Pick out each line in the items below that contains the string "values", and copy those lines in full.

■ ■ ■

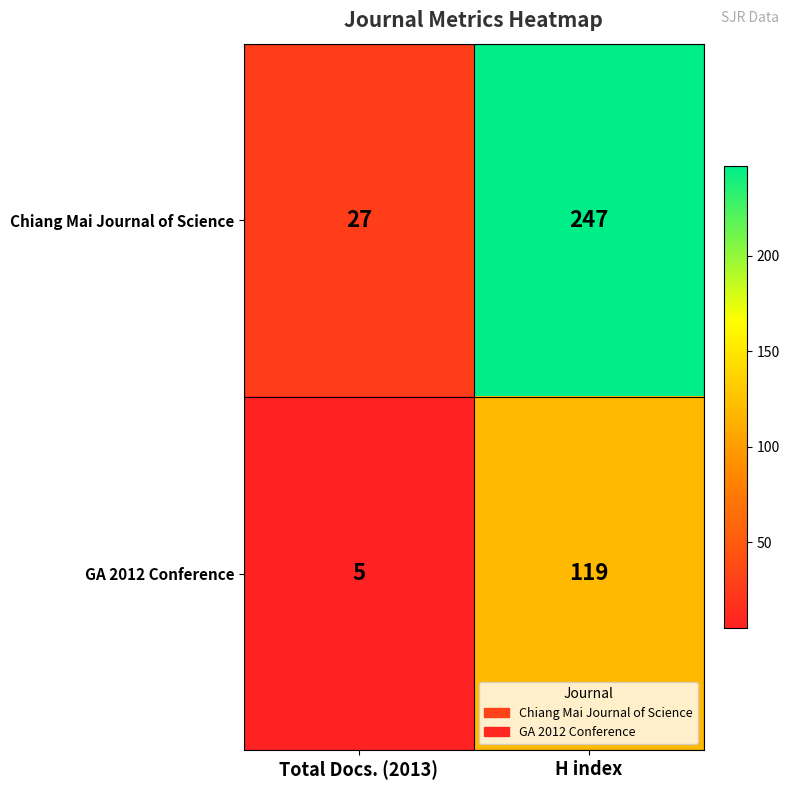

What is the difference between the GA 2012 Conference values at H index and Total Docs. (2013)?

114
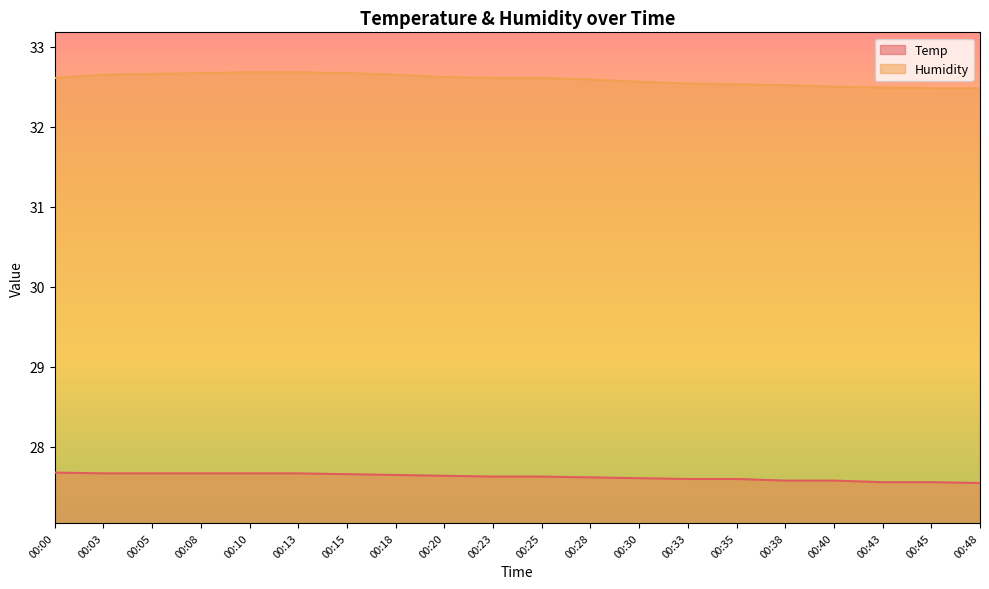

What is the difference between the maximum and minimum values in the Temp series?

0.1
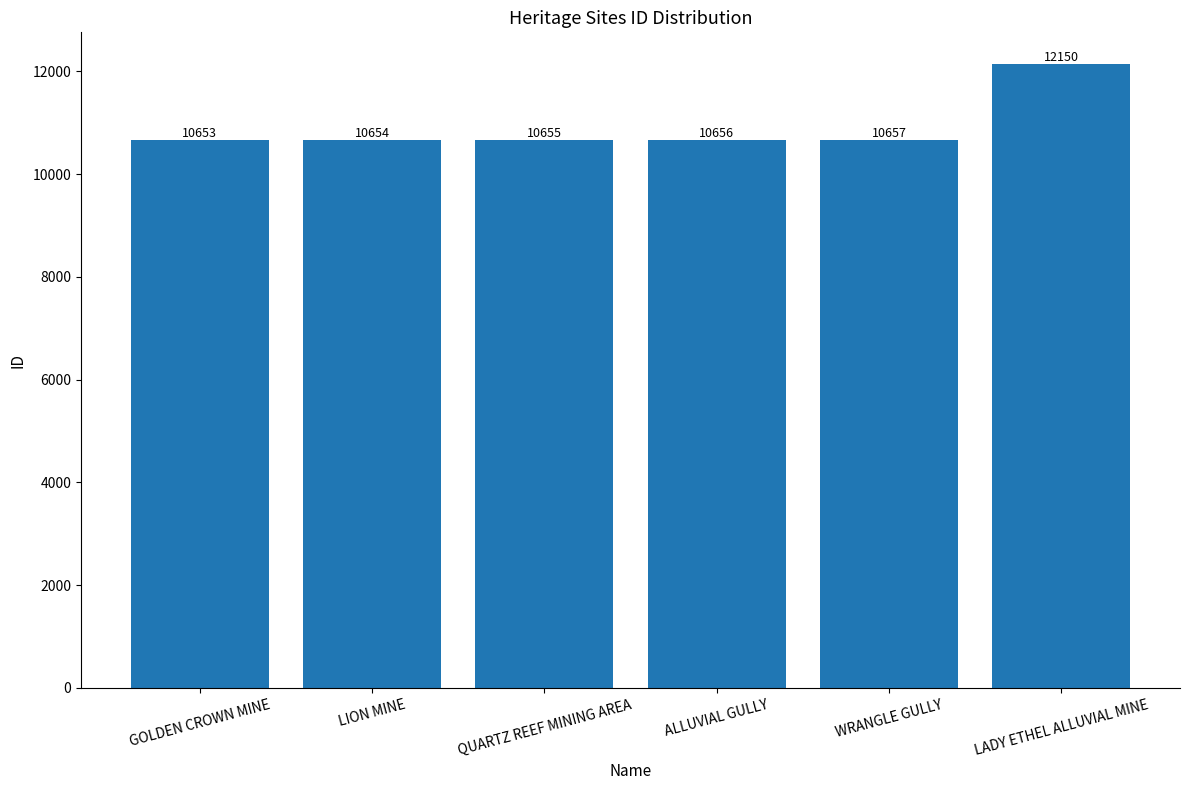

List the labels in order of value, smallest first.

GOLDEN CROWN MINE, LION MINE, QUARTZ REEF MINING AREA, ALLUVIAL GULLY, WRANGLE GULLY, LADY ETHEL ALLUVIAL MINE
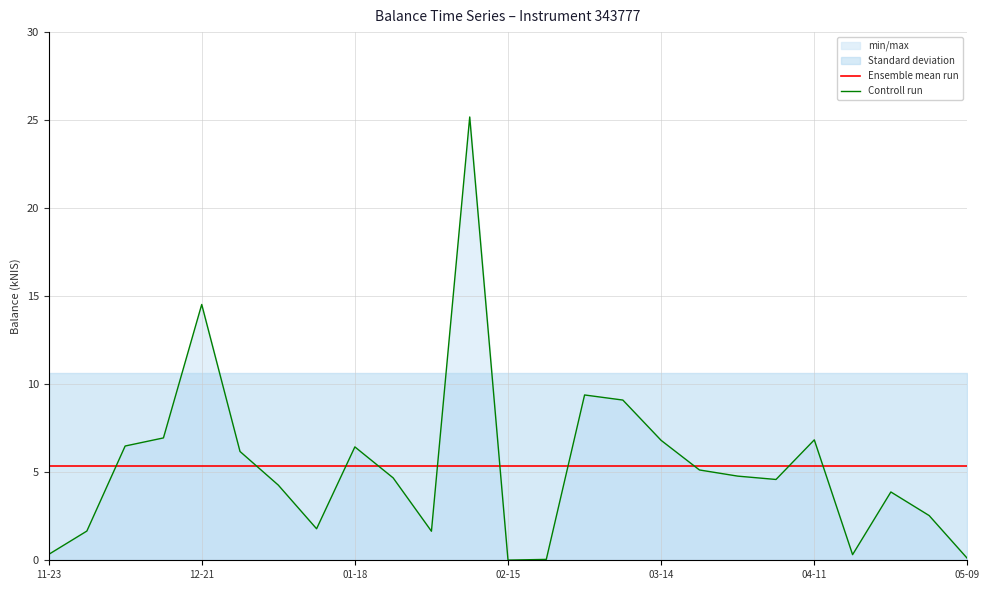

What is the value of the Ensemble mean run point at the 10th from the left?

5.3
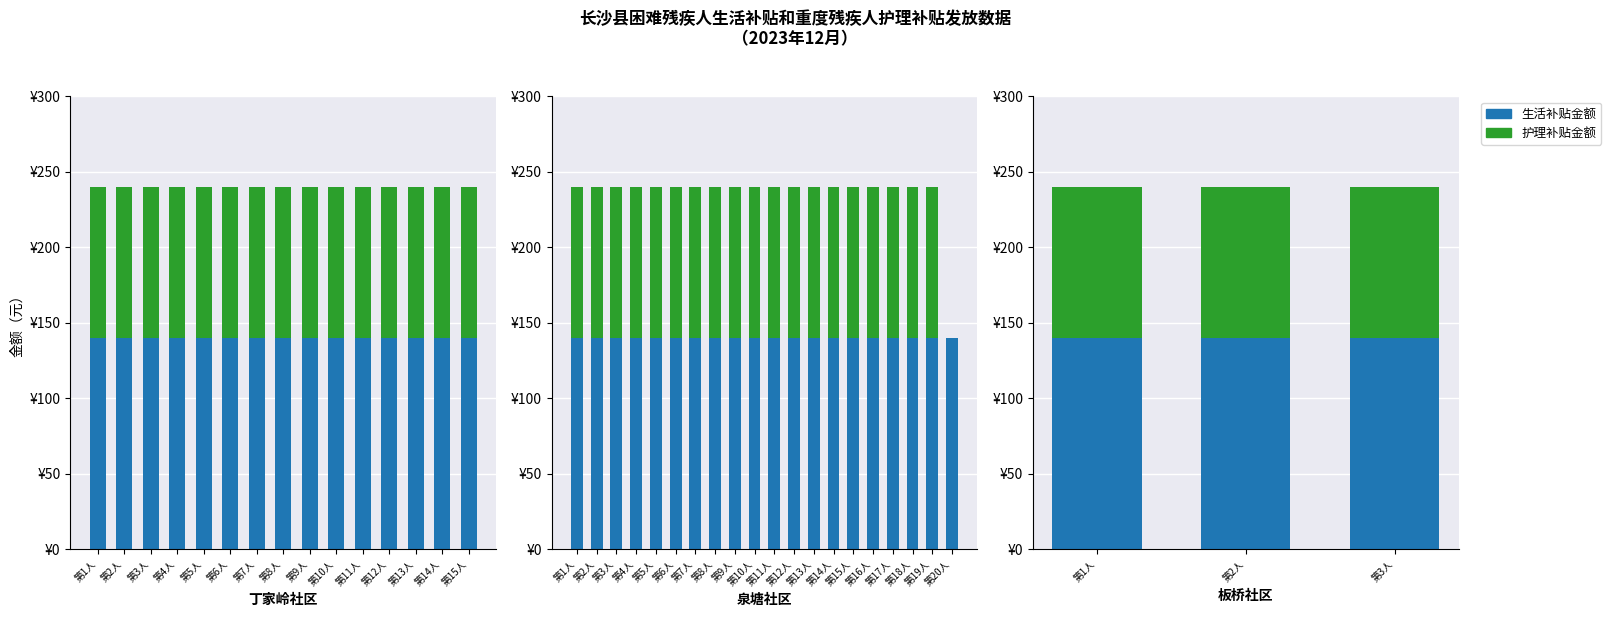

What is the maximum value shown in the chart?

140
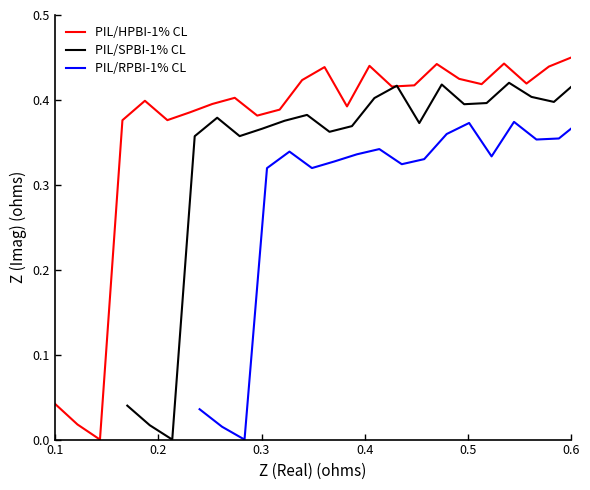

What is the spread (max minus min) of values at 0.4?

0.1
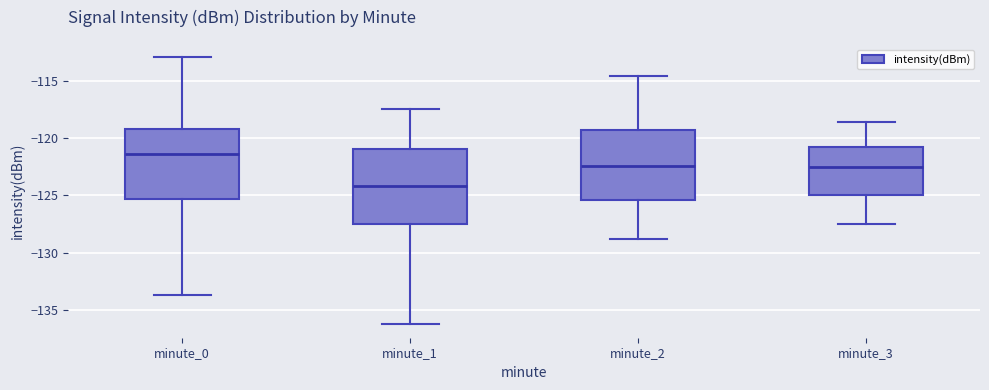

Where is the upper edge of the box for minute_1 on the y-axis? The values are not printed on the chart, so give them approximately, as read against the axis.

-121.0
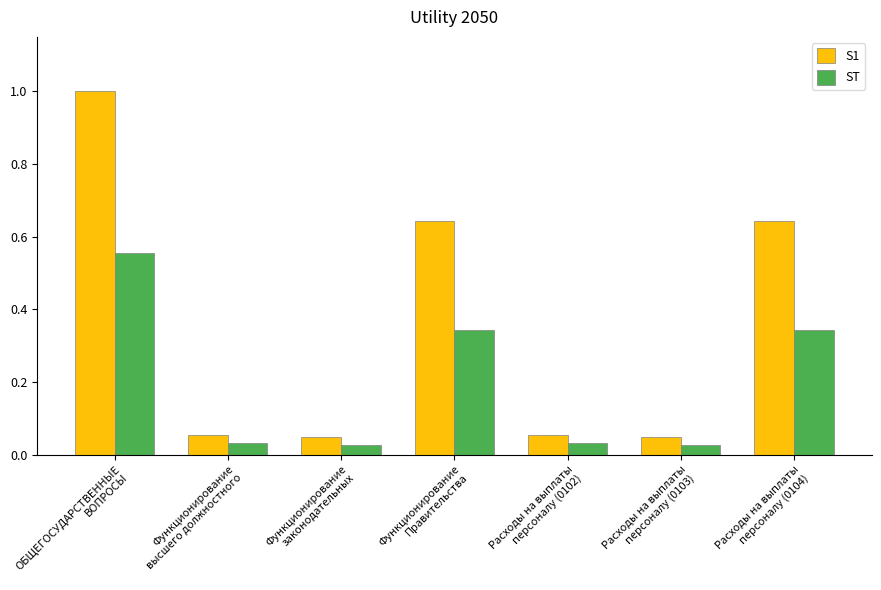

Which series has the largest total across all categories?

S1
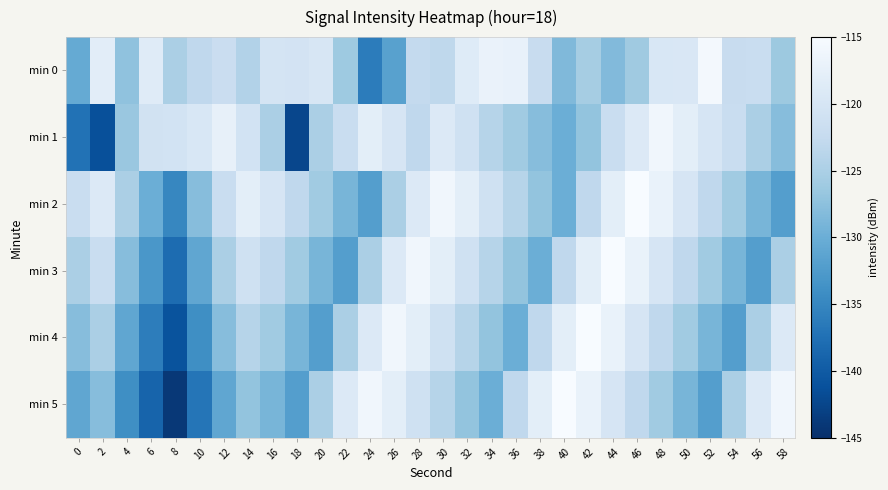

Reading left to right, list all the values displayed in this chart.

min 0: 0=-130.5	2=-118.1	4=-127.2	6=-118.5	8=-125.1	10=-123.0	12=-121.9	14=-124.3	16=-120.3	18=-120.5	20=-119.8	22=-126.2	24=-136.1	26=-131.7	28=-122.7	30=-123.1	32=-118.7	34=-116.9	36=-117.3	38=-122.3	40=-128.4	42=-125.5	44=-128.3	46=-126.1	48=-119.6	50=-119.5	52=-115.5	54=-122.1	56=-122.0	58=-126.3
min 1: 0=-137.3	2=-141.3	4=-126.6	6=-120.7	8=-120.6	10=-119.6	12=-117.4	14=-120.6	16=-125.1	18=-142.3	20=-125.0	22=-122.0	24=-118.0	26=-120.0	28=-123.0	30=-119.0	32=-121.0	34=-124.0	36=-126.0	38=-128.0	40=-130.0	42=-127.0	44=-122.0	46=-119.0	48=-116.0	50=-118.0	52=-120.0	54=-122.0	56=-125.0	58=-128.0
min 2: 0=-122.0	2=-119.0	4=-125.0	6=-130.0	8=-135.0	10=-128.0	12=-122.0	14=-118.0	16=-120.0	18=-123.0	20=-126.0	22=-129.0	24=-132.0	26=-125.0	28=-119.0	30=-116.0	32=-118.0	34=-121.0	36=-124.0	38=-127.0	40=-130.0	42=-123.0	44=-118.0	46=-115.0	48=-117.0	50=-120.0	52=-123.0	54=-126.0	56=-129.0	58=-132.0
min 3: 0=-125.0	2=-122.0	4=-128.0	6=-133.0	8=-138.0	10=-131.0	12=-125.0	14=-121.0	16=-123.0	18=-126.0	20=-129.0	22=-132.0	24=-125.0	26=-119.0	28=-116.0	30=-118.0	32=-121.0	34=-124.0	36=-127.0	38=-130.0	40=-123.0	42=-118.0	44=-115.0	46=-117.0	48=-120.0	50=-123.0	52=-126.0	54=-129.0	56=-132.0	58=-125.0
min 4: 0=-128.0	2=-125.0	4=-131.0	6=-136.0	8=-141.0	10=-134.0	12=-128.0	14=-124.0	16=-126.0	18=-129.0	20=-132.0	22=-125.0	24=-119.0	26=-116.0	28=-118.0	30=-121.0	32=-124.0	34=-127.0	36=-130.0	38=-123.0	40=-118.0	42=-115.0	44=-117.0	46=-120.0	48=-123.0	50=-126.0	52=-129.0	54=-132.0	56=-125.0	58=-119.0
min 5: 0=-131.0	2=-128.0	4=-134.0	6=-139.0	8=-144.0	10=-137.0	12=-131.0	14=-127.0	16=-129.0	18=-132.0	20=-125.0	22=-119.0	24=-116.0	26=-118.0	28=-121.0	30=-124.0	32=-127.0	34=-130.0	36=-123.0	38=-118.0	40=-115.0	42=-117.0	44=-120.0	46=-123.0	48=-126.0	50=-129.0	52=-132.0	54=-125.0	56=-119.0	58=-116.0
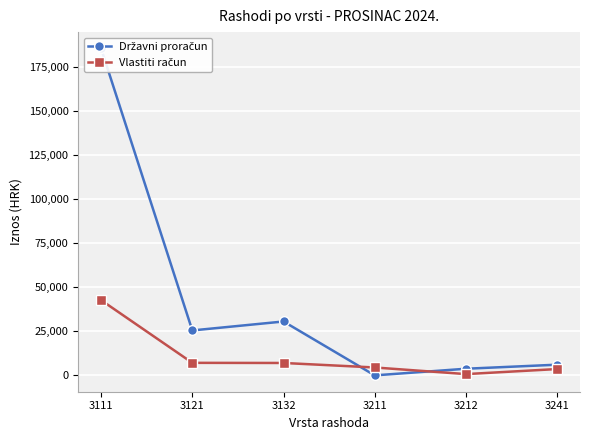

Where does the Vlastiti račun series first go above 7066?

3111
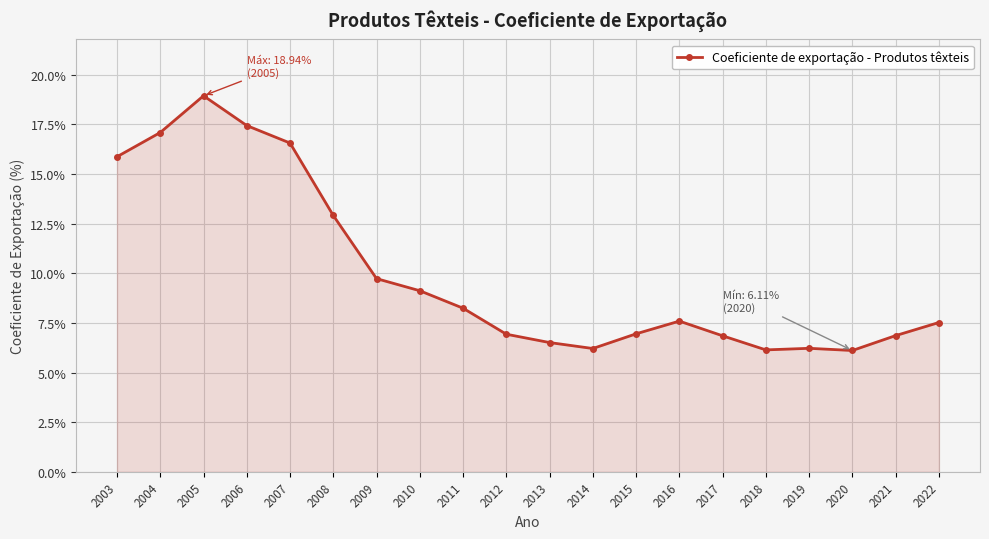

How many distinct data groups are displayed?

1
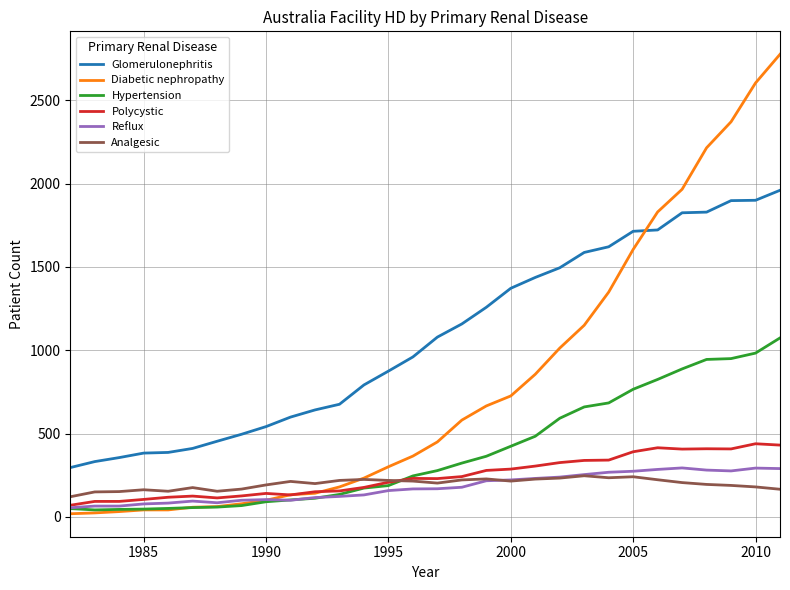

What is the greatest value displayed?

2776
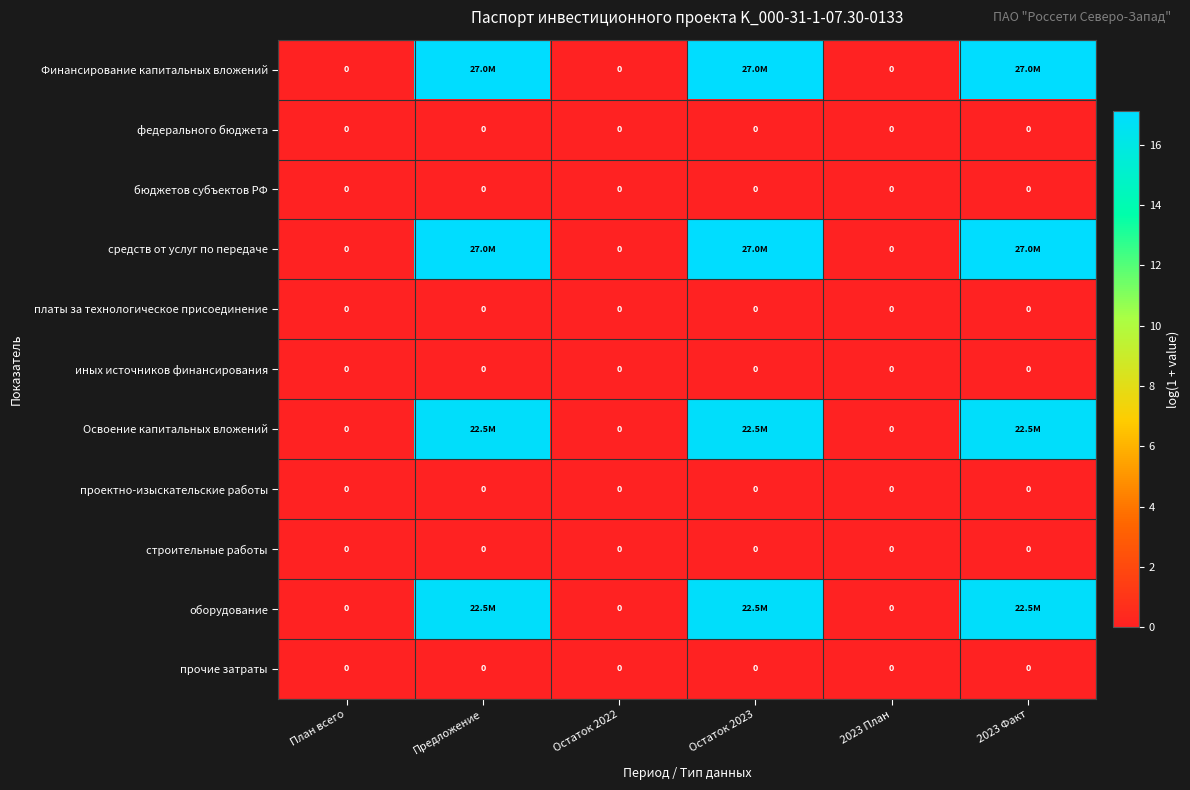

At which label is платы за технологическое присоединение closest to 0?

План всего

■ ■ ■

§ Answer for this exercise
What is the difference between the GA 2012 Conference values at H index and Total Docs. (2013)?
What is the difference between the maximum and minimum values in the Temp series?
What is the spread (max minus min) of values at 0.4?
Where is the upper edge of the box for minute_1 on the y-axis? The values are not printed on the chart, so give them approximately, as read against the axis.
Reading left to right, list all the values displayed in this chart.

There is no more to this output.